## Texte extrait
La LOLF comme la RGPP organise le territoire comme l’entend l’union européenne, c'est-à-dire sur la ligne qui lui est chère de l’Europe des régions. C’est une adaptation géographique aux exigences du capital et de la mondialisation qui doit faire voler en éclat les Nations et réduire à leur plus simple expression les Etats. C’est dans cette direction que s’inscrit très précisément la réforme des collectivités territoriales présentée par le président de la république le 20 octobre dernier. Ainsi, les fameuses métropoles « seront créées sur le principe du volontariat » indique le Nicolas Sarkozy en distinguant deux types : Les métropoles d’un seul tenant qui pourront exercer sur leur territoire une grande partie des compétences du département et de la région » et « les métropoles multipolaires ou pôles métropolitains », un statut qui devrait permettre à des villes pas forcément limitrophes « de mutualiser des moyens et des compétences, spécialement pour le développement économique et l’attractivité du territoire ».
L’architecture proposée, la réduction de l’état, la négation du département, la mise à mal des petites communes, la toute puissance du préfet de région sur le préfet de département, voila autant d’éléments qui permettent de conclure la fin de l’égalité républicaine assurée par l’Etat sur le territoire national.
Conclusion provisoire
On voit bien que la question électorale, l’arrivée des conseillers territoriaux en lieu et place des conseillers généraux et régionaux, les manœuvres politiciennes qui visent à réduire l’opposition à la portion congrue, voire à la faire disparaitre, ont certes une grande importance, mais ne saurait résumer la réforme des collectivités territoriales de Nicolas Sarkozy.
Cette réforme écarte les citoyens des choix, les éloigne des centres de décision, les écarte de leurs élus, au profit d’un pilotage venu du haut et la mise en place d’une concurrence entre régions et métropoles dans le cadre européen.

## Entrées répertoriées
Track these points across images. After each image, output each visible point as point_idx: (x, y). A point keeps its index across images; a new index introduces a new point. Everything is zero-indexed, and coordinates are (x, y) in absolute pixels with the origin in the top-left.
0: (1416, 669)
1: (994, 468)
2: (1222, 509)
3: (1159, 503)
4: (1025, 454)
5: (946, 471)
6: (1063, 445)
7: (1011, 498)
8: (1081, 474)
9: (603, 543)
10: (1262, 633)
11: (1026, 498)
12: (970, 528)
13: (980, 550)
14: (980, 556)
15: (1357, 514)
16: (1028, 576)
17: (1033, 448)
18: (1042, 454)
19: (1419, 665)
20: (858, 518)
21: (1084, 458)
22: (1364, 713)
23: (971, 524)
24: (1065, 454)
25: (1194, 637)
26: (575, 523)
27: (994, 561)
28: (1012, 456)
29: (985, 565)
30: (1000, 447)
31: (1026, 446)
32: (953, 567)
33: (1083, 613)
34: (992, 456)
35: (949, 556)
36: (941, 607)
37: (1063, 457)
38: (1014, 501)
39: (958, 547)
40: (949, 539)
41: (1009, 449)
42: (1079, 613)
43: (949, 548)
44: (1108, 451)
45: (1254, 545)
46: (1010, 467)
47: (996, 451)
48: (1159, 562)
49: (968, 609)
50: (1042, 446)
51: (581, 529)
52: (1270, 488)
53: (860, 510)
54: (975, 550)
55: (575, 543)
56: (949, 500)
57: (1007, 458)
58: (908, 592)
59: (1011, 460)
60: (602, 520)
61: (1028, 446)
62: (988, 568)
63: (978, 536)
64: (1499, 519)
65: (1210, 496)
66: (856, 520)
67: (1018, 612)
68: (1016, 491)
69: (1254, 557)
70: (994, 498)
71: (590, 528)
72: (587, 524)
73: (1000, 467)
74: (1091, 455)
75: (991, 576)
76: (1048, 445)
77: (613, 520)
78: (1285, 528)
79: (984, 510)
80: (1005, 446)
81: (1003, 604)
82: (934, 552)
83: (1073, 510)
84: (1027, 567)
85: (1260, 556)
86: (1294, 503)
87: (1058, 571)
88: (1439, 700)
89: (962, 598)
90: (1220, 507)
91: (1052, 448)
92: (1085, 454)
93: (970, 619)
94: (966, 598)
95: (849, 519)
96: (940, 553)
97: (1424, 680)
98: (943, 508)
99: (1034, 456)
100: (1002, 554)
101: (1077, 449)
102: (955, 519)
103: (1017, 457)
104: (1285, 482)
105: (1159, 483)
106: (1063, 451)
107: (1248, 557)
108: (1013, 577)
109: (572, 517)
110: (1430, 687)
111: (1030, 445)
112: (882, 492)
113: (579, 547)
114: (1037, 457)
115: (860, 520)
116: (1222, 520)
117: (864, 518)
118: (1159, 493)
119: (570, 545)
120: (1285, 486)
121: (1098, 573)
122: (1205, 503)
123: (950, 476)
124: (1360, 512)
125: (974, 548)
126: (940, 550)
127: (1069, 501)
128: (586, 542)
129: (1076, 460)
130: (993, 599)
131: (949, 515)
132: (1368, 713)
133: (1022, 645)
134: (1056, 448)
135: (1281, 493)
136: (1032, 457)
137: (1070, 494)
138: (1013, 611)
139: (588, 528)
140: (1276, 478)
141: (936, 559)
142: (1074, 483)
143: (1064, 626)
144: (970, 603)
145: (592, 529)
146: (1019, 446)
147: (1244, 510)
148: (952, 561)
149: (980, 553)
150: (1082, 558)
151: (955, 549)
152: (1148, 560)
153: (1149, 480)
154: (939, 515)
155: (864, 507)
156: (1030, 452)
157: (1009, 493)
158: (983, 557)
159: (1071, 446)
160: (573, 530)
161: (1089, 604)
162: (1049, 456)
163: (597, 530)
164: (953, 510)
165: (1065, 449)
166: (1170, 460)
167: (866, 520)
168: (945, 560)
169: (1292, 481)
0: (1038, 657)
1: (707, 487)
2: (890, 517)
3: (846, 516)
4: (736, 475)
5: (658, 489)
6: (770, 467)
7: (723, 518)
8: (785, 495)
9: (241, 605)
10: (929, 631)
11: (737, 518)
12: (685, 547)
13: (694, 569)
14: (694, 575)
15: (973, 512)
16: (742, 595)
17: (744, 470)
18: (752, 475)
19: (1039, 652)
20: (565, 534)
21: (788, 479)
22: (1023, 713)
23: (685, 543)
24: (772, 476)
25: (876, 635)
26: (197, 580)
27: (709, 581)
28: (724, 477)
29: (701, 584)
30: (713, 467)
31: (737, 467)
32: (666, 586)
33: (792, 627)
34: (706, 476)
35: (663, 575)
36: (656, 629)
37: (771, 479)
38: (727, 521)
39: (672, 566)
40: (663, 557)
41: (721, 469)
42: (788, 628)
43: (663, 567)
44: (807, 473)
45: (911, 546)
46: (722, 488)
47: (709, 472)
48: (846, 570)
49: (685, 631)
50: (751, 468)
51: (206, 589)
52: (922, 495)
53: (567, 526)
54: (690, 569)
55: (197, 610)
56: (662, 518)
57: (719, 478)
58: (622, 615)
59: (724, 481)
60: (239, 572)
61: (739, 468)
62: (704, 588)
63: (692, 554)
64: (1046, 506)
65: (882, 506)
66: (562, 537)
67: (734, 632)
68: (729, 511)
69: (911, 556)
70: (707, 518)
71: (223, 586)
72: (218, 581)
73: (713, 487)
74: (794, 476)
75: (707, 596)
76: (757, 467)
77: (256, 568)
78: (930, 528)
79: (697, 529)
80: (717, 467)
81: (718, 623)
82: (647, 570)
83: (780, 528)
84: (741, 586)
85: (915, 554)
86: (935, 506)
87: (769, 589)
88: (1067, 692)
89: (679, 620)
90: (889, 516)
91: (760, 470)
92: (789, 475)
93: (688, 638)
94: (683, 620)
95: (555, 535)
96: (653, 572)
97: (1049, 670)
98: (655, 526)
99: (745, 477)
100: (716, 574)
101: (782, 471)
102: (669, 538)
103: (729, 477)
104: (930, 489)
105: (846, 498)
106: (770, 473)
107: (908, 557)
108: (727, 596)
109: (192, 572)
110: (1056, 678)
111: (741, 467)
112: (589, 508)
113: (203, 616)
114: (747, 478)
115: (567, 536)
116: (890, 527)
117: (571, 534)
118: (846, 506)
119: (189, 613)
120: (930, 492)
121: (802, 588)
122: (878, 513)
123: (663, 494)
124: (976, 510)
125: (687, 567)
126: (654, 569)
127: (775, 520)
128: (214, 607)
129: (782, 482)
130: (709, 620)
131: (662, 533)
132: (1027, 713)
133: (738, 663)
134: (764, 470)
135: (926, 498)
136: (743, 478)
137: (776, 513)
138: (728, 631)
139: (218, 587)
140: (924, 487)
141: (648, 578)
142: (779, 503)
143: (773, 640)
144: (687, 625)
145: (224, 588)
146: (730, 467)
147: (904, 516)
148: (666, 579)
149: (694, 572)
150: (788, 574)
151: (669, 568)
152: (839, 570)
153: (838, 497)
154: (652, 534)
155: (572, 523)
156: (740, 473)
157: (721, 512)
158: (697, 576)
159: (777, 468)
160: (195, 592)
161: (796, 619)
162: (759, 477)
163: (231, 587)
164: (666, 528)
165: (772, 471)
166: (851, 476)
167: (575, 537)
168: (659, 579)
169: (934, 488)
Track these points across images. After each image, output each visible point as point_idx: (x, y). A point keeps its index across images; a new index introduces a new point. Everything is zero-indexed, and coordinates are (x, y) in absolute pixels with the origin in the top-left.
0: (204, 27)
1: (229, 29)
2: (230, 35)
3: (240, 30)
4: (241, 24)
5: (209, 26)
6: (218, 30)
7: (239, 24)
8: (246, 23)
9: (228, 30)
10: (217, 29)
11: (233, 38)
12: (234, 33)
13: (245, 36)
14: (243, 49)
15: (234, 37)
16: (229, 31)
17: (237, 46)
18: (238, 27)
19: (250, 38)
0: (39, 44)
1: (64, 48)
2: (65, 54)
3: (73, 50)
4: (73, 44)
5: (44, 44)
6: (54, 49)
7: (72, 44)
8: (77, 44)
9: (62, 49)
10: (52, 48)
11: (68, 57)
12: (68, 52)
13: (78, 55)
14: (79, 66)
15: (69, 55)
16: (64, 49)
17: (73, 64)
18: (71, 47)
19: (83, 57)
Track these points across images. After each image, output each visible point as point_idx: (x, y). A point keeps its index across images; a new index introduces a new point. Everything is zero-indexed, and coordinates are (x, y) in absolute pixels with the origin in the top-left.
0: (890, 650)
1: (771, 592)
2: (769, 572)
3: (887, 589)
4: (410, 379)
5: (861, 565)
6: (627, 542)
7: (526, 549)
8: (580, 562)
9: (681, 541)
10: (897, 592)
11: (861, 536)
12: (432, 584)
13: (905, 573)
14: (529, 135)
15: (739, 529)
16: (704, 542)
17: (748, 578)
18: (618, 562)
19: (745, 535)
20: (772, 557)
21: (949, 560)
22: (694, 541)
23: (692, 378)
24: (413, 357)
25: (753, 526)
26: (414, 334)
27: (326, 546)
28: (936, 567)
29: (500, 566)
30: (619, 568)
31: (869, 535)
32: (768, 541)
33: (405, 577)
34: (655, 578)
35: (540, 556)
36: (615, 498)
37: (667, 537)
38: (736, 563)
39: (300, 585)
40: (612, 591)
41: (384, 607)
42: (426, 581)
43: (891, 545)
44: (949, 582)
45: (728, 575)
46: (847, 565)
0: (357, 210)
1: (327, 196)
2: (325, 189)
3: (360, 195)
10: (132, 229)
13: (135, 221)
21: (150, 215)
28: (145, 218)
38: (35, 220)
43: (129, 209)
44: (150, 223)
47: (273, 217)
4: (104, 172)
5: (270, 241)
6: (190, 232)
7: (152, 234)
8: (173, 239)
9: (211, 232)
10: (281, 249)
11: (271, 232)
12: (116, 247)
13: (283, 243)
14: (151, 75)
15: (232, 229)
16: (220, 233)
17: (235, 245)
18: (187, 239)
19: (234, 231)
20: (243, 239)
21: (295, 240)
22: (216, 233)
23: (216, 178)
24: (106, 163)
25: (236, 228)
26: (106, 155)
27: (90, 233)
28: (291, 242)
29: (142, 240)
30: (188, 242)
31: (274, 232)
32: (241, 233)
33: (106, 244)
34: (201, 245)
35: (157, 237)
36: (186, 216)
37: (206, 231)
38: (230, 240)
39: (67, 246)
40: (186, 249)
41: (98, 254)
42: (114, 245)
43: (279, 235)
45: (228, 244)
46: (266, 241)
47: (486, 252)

## Consigne de travail
Dans l'extrait sur la réforme des collectivités territoriales, quels sont les deux types de métropoles que distingue Nicolas Sarkozy ?

## Corrigé détaillé
Les métropoles d'un seul tenant et les métropoles multipolaires ou pôles métropolitains.